Please write out all of the records below, copying every line exactly.

─── TASK INPUTS

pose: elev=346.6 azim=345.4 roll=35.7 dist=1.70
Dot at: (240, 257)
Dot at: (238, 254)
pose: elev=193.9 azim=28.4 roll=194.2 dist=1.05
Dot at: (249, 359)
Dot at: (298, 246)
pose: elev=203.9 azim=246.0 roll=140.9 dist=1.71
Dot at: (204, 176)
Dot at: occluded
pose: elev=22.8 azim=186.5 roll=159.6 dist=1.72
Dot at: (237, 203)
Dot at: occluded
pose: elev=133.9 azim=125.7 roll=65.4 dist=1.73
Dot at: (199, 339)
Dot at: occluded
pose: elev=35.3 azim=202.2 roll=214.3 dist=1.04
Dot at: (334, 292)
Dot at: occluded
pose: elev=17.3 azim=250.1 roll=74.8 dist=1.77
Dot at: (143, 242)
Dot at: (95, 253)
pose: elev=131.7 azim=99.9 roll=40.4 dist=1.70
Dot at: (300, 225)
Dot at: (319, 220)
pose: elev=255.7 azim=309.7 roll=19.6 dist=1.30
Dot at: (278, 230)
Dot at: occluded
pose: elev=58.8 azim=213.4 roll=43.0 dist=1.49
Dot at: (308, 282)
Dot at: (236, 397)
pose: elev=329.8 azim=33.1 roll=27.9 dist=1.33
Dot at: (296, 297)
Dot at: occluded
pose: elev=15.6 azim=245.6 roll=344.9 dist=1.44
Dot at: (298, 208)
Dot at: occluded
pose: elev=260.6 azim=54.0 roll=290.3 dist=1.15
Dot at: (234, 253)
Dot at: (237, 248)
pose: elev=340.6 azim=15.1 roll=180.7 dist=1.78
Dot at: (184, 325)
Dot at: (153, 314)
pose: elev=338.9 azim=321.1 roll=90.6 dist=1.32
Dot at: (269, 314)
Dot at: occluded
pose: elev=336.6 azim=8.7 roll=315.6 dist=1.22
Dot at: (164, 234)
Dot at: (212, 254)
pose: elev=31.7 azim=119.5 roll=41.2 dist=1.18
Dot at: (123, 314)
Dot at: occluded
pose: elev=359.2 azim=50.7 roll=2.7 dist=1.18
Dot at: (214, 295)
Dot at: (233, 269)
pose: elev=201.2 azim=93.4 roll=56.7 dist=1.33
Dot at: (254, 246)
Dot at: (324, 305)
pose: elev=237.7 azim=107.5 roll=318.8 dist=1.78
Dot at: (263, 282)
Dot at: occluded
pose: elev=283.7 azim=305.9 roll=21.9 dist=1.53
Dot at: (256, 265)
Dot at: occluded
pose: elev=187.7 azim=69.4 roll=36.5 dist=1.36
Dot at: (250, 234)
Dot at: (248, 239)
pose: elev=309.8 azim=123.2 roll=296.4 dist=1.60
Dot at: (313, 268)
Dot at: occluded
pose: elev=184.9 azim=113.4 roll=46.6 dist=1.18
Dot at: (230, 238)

──────

» **SOLUTION**:
pose: elev=346.6 azim=345.4 roll=35.7 dist=1.70
Dot at: (240, 257)
Dot at: (238, 254)
pose: elev=193.9 azim=28.4 roll=194.2 dist=1.05
Dot at: (249, 359)
Dot at: (298, 246)
pose: elev=203.9 azim=246.0 roll=140.9 dist=1.71
Dot at: (204, 176)
Dot at: occluded
pose: elev=22.8 azim=186.5 roll=159.6 dist=1.72
Dot at: (237, 203)
Dot at: occluded
pose: elev=133.9 azim=125.7 roll=65.4 dist=1.73
Dot at: (199, 339)
Dot at: occluded
pose: elev=35.3 azim=202.2 roll=214.3 dist=1.04
Dot at: (334, 292)
Dot at: occluded
pose: elev=17.3 azim=250.1 roll=74.8 dist=1.77
Dot at: (143, 242)
Dot at: (95, 253)
pose: elev=131.7 azim=99.9 roll=40.4 dist=1.70
Dot at: (300, 225)
Dot at: (319, 220)
pose: elev=255.7 azim=309.7 roll=19.6 dist=1.30
Dot at: (278, 230)
Dot at: occluded
pose: elev=58.8 azim=213.4 roll=43.0 dist=1.49
Dot at: (308, 282)
Dot at: (236, 397)
pose: elev=329.8 azim=33.1 roll=27.9 dist=1.33
Dot at: (296, 297)
Dot at: occluded
pose: elev=15.6 azim=245.6 roll=344.9 dist=1.44
Dot at: (298, 208)
Dot at: occluded
pose: elev=260.6 azim=54.0 roll=290.3 dist=1.15
Dot at: (234, 253)
Dot at: (237, 248)
pose: elev=340.6 azim=15.1 roll=180.7 dist=1.78
Dot at: (184, 325)
Dot at: (153, 314)
pose: elev=338.9 azim=321.1 roll=90.6 dist=1.32
Dot at: (269, 314)
Dot at: occluded
pose: elev=336.6 azim=8.7 roll=315.6 dist=1.22
Dot at: (164, 234)
Dot at: (212, 254)
pose: elev=31.7 azim=119.5 roll=41.2 dist=1.18
Dot at: (123, 314)
Dot at: occluded
pose: elev=359.2 azim=50.7 roll=2.7 dist=1.18
Dot at: (214, 295)
Dot at: (233, 269)
pose: elev=201.2 azim=93.4 roll=56.7 dist=1.33
Dot at: (254, 246)
Dot at: (324, 305)
pose: elev=237.7 azim=107.5 roll=318.8 dist=1.78
Dot at: (263, 282)
Dot at: occluded
pose: elev=283.7 azim=305.9 roll=21.9 dist=1.53
Dot at: (256, 265)
Dot at: occluded
pose: elev=187.7 azim=69.4 roll=36.5 dist=1.36
Dot at: (250, 234)
Dot at: (248, 239)
pose: elev=309.8 azim=123.2 roll=296.4 dist=1.60
Dot at: (313, 268)
Dot at: occluded
pose: elev=184.9 azim=113.4 roll=46.6 dist=1.18
Dot at: (230, 238)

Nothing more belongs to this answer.